Von Flora Klein

Finally! Und: warum nicht eher? Die Ausstellung der US-amerikanischen Malerin Lee Krasner (1908–1984) in London und mittlerweile in Frankfurt am Main ruft neben Freude auch Kopfschütteln ob des späten Zeitpunkts hervor. Gehört Krasner doch zu den Wegbereiter*innen des abstrakten Expressionismus und ist eine der eindrücklichsten – da vielseitigste – Vertreterin dieser lyrischen Form der ungegenständlichen Malerei. Einer Stilrichtung, die das New York der Nachkriegsjahre maßgeblich prägte und zum Zentrum des westlichen Kunstdiskurses machte.

Lee Krasner, Shattered Color, 1947, Guild Hall Museum, East Hampton, Long Island. © VG Bild-Kunst, Bonn 2018. The Pollock-Krasner Foundation. Photo credit: Gary Mamay.

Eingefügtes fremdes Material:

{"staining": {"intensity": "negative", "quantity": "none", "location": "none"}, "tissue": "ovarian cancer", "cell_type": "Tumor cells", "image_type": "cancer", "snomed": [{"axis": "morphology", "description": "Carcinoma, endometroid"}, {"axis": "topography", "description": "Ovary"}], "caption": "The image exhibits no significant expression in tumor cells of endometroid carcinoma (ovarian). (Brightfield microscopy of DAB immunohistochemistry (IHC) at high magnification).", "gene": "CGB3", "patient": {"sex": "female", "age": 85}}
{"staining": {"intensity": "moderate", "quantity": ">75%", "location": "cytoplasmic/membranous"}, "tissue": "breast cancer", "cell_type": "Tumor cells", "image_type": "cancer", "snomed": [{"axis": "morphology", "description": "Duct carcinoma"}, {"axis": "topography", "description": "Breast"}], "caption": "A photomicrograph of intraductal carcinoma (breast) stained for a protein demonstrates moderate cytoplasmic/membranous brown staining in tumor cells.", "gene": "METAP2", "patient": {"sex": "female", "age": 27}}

Krasners vibrierenden und rhythmischen Gemälde verschreiben sich keinem einschlägigen Look, sondern beinhalten fortwährend changierende Werkphasen. Eine Auswahl dieser ist es denn auch, die in der Ausstellung zu sehen sind, jeweils didaktisch verknüpft mit Eckdaten aus ihrer Biografie. Die zweistöckige Ausstellung, die beworben wird mit einer Schwarz-Weiß-Fotografie der jungen Künstlerin – Sonnenbrille und Anzug tragend – betitelt mit „Lee Krasner. Living Colour“, war längst überfällig.

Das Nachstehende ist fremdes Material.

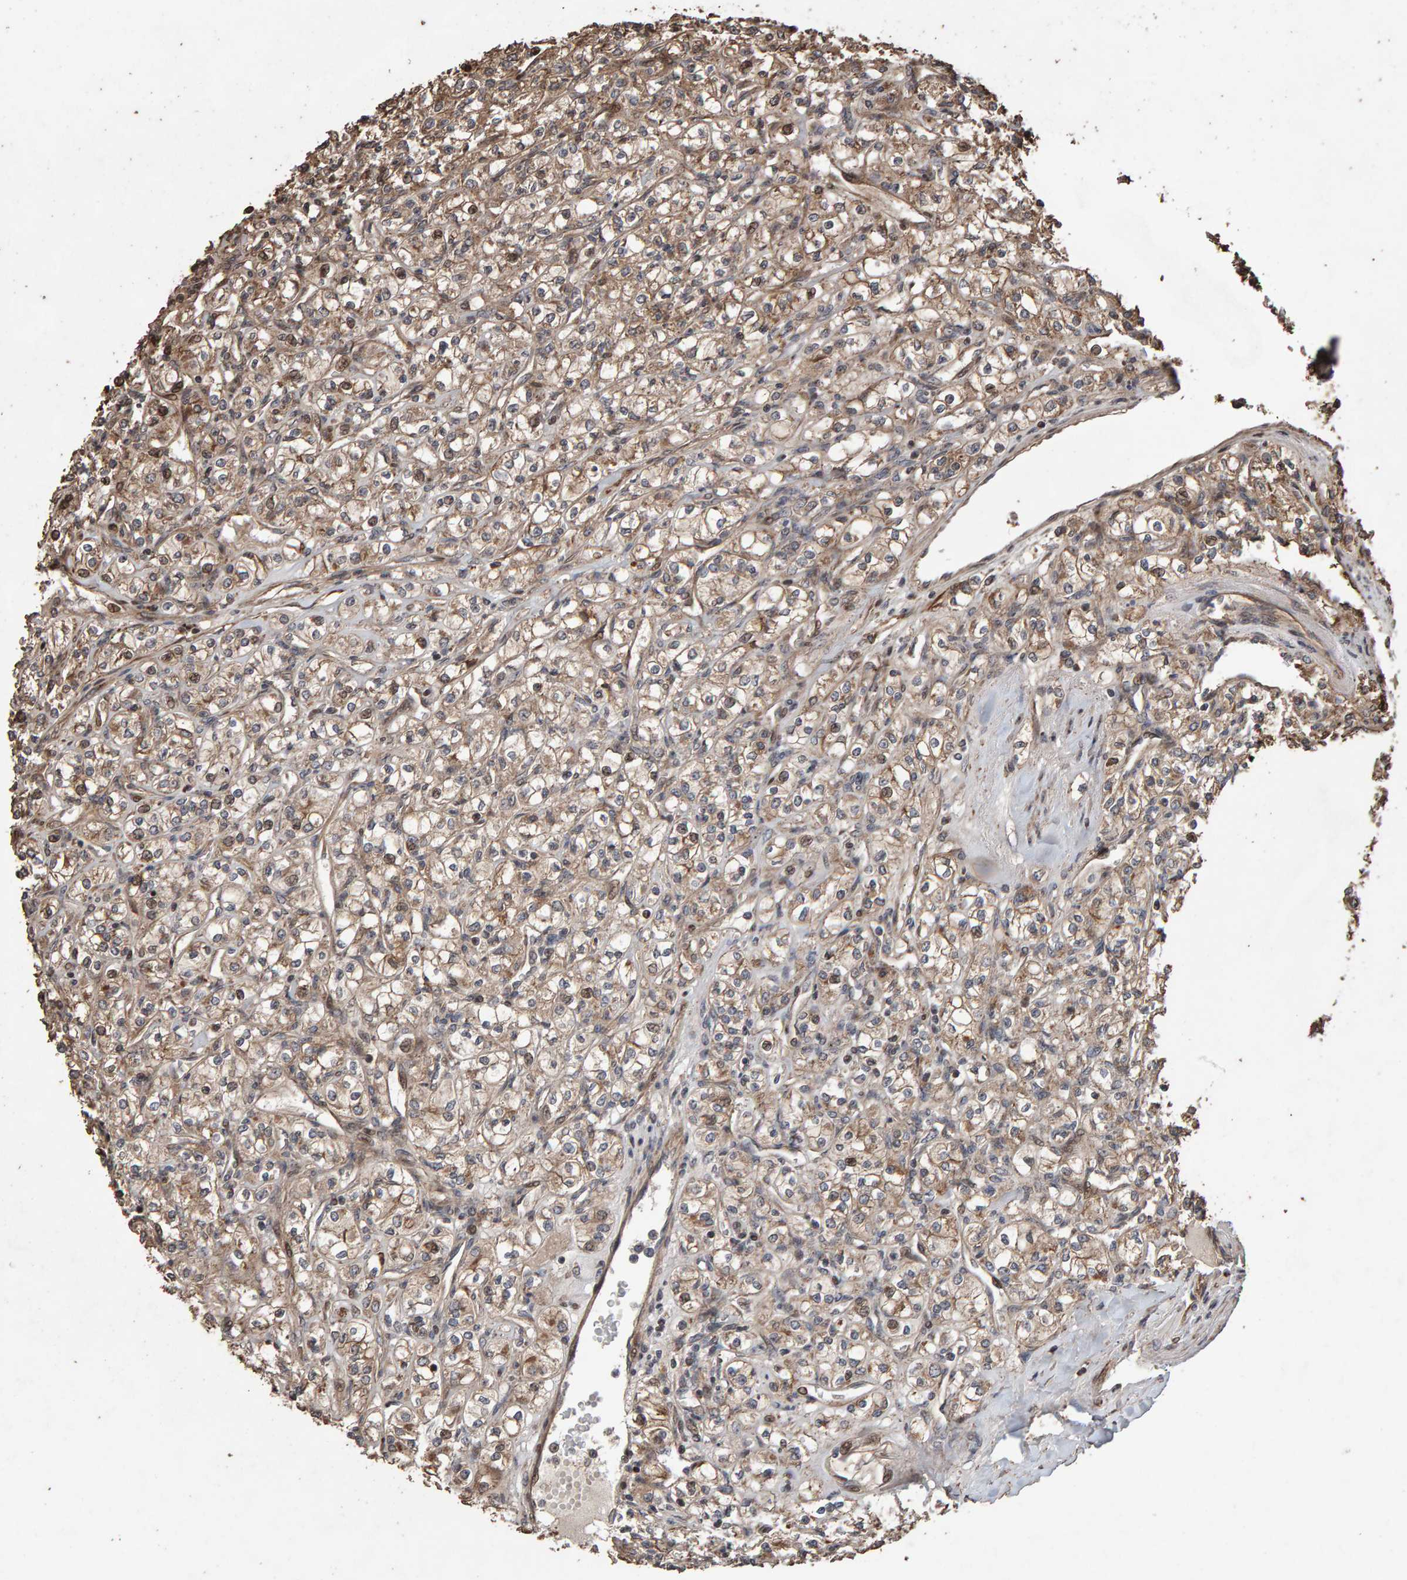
{"staining": {"intensity": "weak", "quantity": ">75%", "location": "cytoplasmic/membranous"}, "tissue": "renal cancer", "cell_type": "Tumor cells", "image_type": "cancer", "snomed": [{"axis": "morphology", "description": "Adenocarcinoma, NOS"}, {"axis": "topography", "description": "Kidney"}], "caption": "Brown immunohistochemical staining in renal cancer (adenocarcinoma) exhibits weak cytoplasmic/membranous expression in approximately >75% of tumor cells. Using DAB (brown) and hematoxylin (blue) stains, captured at high magnification using brightfield microscopy.", "gene": "OSBP2", "patient": {"sex": "male", "age": 77}}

Der Lokalaugenschein im Barbican Centre förderte Folgendes zutage: Im unteren Raum, der über eine großzügige Ausstellungsfläche verfügt, hängen im vorderen Teil monumental großformatige Malereien aus den 1960er-Jahren. Ein Teil davon ist eine in Ocker- und Weißtönen gehaltene Serie, deren Leinwände mit flockig-faserigen, gekonnt soften Pinselstrichen gefüllt sind. Auf diesen Flächen vereinen sich die paradoxen Zustände von Härte und Weichheit. Bemerkenswert im hinteren Teil des großen Ausstellungsraums ist „Mr. Blue“: Auf rohem Leinen sind energetische Striche mit flüssigem Blau eingezogen, die durch den losen, drippigen Auftrag der Farbe auf das braune Leinen ein zweifarbiges Gemälde bilden. Im Zentrum von „Mr. Blue“ ist ein rundes, strichmännchenartiges Gesicht zu erkennen – was ziemlich frech, extrem gekonnt und insofern bemerkenswert ist, da es beim Malen ungegenständlicher Werke klassischerweise genau das Erscheinen eines „Gesichts“ ist, was es zu vermeiden gilt.